Word on the street is that the name Motel is meant to mirror the "hotels" on the other side of the Dufferin tracks - the Gladstone and the Drake. And it's apt enough, I guess, with its similar, if pared-down, approach to design yet relatively tiny size.
Still new enough that you can find a place to sit after 11pm, this quiet little hole in the wall will soon start drawing its own traffic, if only for the $4 pints of U.S. hipster favourite, Pabst Blue Ribbon. The black tables and chairs seem perfectly practical for sitting at, but at least
two people whispered to me, "These are from IKEA," which tells you something either about the bar or the company I keep.

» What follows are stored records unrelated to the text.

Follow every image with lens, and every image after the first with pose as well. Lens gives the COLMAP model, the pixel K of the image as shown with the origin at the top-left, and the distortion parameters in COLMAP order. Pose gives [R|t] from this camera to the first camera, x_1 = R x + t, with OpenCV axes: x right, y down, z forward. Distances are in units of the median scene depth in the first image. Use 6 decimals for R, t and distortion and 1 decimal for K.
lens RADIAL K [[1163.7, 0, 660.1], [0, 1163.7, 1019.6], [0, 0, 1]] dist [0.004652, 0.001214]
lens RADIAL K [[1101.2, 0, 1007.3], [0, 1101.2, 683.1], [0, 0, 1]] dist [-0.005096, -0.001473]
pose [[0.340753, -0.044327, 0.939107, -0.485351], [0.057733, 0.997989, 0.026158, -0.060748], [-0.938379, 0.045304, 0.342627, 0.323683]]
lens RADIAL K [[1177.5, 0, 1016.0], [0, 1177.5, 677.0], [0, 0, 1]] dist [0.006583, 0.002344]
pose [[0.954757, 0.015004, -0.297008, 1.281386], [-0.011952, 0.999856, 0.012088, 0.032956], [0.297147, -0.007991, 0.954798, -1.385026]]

If it's not Pabst, it's Okanagan Springs Pale Ale. Draft options may be slight, but there's enough of all the standard liquors to mix up a wide selection of cocktails. Music is a nostalgic mix of '80s and '90s hits on an enticing, illuminated jukebox - the main source of light in the room - and whatever the DJ/bartender is spinning on the laptop. A few hefty antique paintings adorn the otherwise plain walls.
Although darkly-lit and intimately small, the bar's patrons seem to be predominantly made up of people for whom the '80s and '90s were a stark reality and not a babyhood memory to be revived with irony, but I have a feeling that will soon change as the kids continue to make their way west.
There's no food, no mixologists, no hipsters (yet) and no bullshit. Go in, sit down, have a Pabst and just relax already. Motel opens at 9pm every day.